Task to complete:
In the commentary excerpt, reproduce word for word the part that opens with the words containing "For example, if" and closes with "can be tolerated.".

Page excerpt:
::::
That’s another reason for stopping the stupid and pointless campaigns to
“reduce our carbon footprint”. As I have frequently said, these activities are
nothing more than a way to increase taxes and costs – and now the repercussions
will add to the problems affecting Labour’s chances in the next election. Not that energy costs issues
are the only problem facing the NHS. Anybody who has dealings with it will have
been exposed to rising inefficiency and waste, while the quality of care
diminishes. One example is the stupid system where people who require
ophthalmic care are routinely called in to eye hospitals for checks. Nothing
wrong with that, you’d think. But hanging around for three or four hours in a
crowded waiting room would put anybody off. The real stupidity comes in when we
get a card from our friendly local ophthalmic optician, saying that we are due
for a new eye test. We are all entitled to be tested by these places where,
after waiting for a moment in a quiet, un-crowded shop, you are seen within
minutes of the appointed time and given exactly the same thorough tests as you
get in the eye hospital – and the cost of this is recovered from the NHS! Can anybody explain why? June 9, 2009: ‘Elf and safety again It’s important that people who are involved with planning
and doing things should take care that accidents don’t happen. Well, of course
accidents will happen – nobody can prevent them – but if reasonable steps are
taken, the consequences can be minimised. The big question is, what is
reasonable? I do voluntary work for a couple of organizations and get
involved with this issue for both of them. One, a highly professional and
well-organised charity, issues clear guidelines and requires us to complete
detailed ‘Risk Assessments’ for any activity that will involve members of the public
– fairs, competitions and so on. The other issues no such guidelines and
although Risk Assessments are advised, we have no rules for compiling these. So, what is a Risk Assessment? It’s a process by which all
activities are looked atand the possibilities of injury or damage are evaluated.
For example, if a gazebo is used making sure that people don’t trip over guy
ropes, that it can’t blow away or catch fire and so on. (We also have to look
at the risk of likely lads making off with the cashbox!) Numbers are allocated
to each risk and then measures are worked out to reduce them. At the end, the
risk is re-appraised and if the new numbers are low the risk can be tolerated.
::::
Data excerpts:

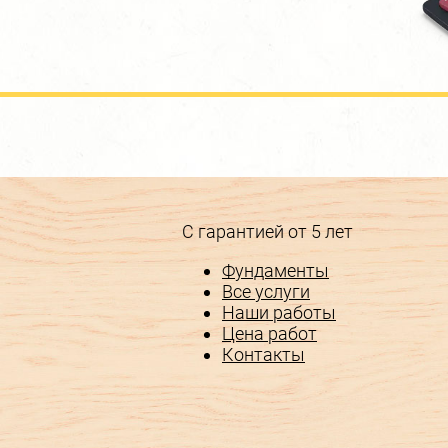
С гарантией от 5 лет
Фундаменты
Все услуги
Наши работы
Цена работ
Контакты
::::
Completed exercise:
For example, if a gazebo is used making sure that people don’t trip over guy
ropes, that it can’t blow away or catch fire and so on. (We also have to look
at the risk of likely lads making off with the cashbox!) Numbers are allocated
to each risk and then measures are worked out to reduce them. At the end, the
risk is re-appraised and if the new numbers are low the risk can be tolerated.